Description: Asparagus is a source of vitamins A and C, which are antioxidants that may reduce your risk of heart disease and certain cancers. The vitamin A in asparagus helps maintain eye health. Vitamin C protects skin from bruising, helps heal cuts and keeps gums healthy. Eating foods with vitamin C helps the body absorb iron. Asparagus also provides potassium, vitamin K and fiber. Potassium helps maintain healthy blood pressure, vitamin K helps build and maintain strong bones, and fiber helps control cholesterol and keeps you regular. Asparagus is also a source of folate, which may reduce your risk of heart disease. Eating foods with folate before pregnancy helps lower the risk of delivering a baby with neural tube defects.

Vitamins: Vitamin A, Vitamin C, Vitamin K, Potassium, Fiber, Folate

Selection: Crisp, round spears.
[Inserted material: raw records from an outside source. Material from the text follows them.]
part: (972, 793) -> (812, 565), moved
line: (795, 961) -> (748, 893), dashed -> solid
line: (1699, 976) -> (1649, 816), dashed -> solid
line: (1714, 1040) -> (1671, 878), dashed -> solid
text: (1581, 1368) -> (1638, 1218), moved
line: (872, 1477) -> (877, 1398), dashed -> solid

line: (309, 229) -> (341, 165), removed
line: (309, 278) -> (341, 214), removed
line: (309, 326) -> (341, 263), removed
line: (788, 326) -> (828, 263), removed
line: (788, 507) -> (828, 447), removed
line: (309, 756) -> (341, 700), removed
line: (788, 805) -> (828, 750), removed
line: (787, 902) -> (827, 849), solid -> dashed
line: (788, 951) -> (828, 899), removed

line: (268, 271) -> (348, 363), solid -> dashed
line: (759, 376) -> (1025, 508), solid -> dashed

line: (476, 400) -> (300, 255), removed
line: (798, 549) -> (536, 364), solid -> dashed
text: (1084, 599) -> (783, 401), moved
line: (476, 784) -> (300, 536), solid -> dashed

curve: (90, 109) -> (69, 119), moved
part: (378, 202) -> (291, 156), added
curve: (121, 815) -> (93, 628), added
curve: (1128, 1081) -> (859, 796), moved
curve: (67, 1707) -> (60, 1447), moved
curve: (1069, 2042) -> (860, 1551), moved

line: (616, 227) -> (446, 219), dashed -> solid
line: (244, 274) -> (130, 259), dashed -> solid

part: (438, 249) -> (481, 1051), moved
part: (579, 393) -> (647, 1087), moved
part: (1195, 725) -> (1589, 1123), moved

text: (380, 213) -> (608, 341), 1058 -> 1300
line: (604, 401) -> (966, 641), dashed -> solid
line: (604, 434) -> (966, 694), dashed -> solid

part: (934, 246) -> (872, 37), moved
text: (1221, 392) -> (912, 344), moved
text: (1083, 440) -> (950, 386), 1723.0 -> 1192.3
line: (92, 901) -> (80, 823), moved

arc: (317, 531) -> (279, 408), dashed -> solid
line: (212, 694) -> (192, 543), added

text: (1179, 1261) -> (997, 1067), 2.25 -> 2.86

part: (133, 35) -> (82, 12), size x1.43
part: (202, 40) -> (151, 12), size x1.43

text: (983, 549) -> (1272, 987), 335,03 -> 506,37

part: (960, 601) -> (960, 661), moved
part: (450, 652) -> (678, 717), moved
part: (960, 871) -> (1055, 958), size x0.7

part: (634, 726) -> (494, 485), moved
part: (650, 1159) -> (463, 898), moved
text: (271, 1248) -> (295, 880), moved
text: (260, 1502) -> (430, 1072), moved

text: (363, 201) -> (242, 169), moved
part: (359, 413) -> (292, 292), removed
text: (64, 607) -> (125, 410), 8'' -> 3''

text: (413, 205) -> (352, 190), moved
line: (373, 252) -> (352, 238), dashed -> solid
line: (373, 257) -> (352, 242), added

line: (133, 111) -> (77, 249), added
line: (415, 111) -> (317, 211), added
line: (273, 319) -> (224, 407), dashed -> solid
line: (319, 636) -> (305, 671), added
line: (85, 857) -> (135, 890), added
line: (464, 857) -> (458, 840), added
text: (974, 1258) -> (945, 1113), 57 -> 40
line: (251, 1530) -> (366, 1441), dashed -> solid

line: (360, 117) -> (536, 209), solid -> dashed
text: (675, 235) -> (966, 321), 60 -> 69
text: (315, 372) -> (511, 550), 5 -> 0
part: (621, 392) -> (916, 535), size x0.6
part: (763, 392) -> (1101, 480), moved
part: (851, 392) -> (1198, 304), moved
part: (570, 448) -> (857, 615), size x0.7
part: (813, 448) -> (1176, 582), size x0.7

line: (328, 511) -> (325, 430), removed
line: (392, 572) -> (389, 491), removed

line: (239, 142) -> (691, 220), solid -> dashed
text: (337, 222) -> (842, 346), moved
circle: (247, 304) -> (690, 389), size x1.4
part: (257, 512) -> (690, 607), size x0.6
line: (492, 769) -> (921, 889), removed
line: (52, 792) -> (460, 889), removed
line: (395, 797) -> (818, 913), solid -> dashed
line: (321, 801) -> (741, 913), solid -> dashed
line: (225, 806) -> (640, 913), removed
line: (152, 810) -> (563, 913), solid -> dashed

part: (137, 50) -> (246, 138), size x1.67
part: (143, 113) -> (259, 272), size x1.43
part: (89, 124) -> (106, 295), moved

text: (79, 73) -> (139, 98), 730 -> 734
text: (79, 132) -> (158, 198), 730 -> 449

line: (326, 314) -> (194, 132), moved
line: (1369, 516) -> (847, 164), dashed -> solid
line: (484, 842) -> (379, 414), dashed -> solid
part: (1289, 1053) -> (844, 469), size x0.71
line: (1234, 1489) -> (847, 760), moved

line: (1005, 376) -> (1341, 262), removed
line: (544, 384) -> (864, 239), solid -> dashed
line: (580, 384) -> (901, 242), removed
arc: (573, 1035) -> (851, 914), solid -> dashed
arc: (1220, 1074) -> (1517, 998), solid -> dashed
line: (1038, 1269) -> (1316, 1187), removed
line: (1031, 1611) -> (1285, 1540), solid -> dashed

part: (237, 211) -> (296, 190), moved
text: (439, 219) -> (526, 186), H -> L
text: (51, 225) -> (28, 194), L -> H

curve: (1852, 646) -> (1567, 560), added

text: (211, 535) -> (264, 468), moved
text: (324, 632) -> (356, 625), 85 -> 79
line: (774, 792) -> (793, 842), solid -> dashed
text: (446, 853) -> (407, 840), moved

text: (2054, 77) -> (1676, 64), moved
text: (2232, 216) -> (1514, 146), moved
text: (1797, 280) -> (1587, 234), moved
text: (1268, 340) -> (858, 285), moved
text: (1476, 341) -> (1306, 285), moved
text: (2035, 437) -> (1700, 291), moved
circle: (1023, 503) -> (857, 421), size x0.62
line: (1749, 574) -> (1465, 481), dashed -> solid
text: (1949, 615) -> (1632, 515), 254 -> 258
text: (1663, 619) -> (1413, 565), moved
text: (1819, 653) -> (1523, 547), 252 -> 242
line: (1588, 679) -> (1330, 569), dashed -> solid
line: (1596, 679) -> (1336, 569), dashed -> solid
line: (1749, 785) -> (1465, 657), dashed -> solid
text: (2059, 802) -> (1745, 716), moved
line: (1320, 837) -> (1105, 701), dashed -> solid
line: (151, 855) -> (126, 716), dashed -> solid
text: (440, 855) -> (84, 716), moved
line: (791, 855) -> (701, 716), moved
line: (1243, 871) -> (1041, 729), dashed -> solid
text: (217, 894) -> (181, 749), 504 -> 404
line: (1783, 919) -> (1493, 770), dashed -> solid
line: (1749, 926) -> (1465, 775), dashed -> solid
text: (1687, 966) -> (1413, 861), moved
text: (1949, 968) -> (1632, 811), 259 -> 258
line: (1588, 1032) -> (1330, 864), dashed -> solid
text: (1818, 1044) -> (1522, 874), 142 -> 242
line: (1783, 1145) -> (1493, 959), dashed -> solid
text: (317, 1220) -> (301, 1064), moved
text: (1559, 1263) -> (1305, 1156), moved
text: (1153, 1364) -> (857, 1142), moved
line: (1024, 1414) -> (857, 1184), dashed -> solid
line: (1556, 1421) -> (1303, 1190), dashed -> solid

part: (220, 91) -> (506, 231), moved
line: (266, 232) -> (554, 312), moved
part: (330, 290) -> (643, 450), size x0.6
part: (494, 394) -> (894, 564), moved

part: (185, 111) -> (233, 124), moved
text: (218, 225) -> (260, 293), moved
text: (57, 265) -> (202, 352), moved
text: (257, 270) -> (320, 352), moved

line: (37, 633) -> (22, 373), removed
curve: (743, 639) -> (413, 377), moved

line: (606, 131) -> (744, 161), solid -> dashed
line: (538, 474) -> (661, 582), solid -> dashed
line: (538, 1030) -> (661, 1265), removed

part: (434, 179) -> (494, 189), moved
The tips should be pointed and tightly closed. Asparagus spears should be the same thickness so looking times for all spears will be similar.

Storing: In the refrigerator. Cut off 1 inch from the end and place upright in 1 inch of water or in a plastic bag with the ends wrapped in a wet cloth or paper towel. Use within 2 to 3 days.

Preparation: Clean asparagus under cool running water. If the tips have sand or dirt in them, dunk the tips in and out of water, then rinse well. Trim off any tough or white ends.

Serving: Blanch by putting asparagus spears or pieces in boiling water, then reduce heat and cook uncovered for 2 to 5 minutes. The asparagus is done when it can be easily pierced with a sharp knife point. To keep asparagus green and crisp after cooking, run it under cold water or dip in bowl of ice water to set the color. Top with butter, lemon or grated Parmesan cheese. Add asparagus to an omelet, a favorite stir-fry or pasta dish. Asparagus can also be grilled, roasted or microwaved.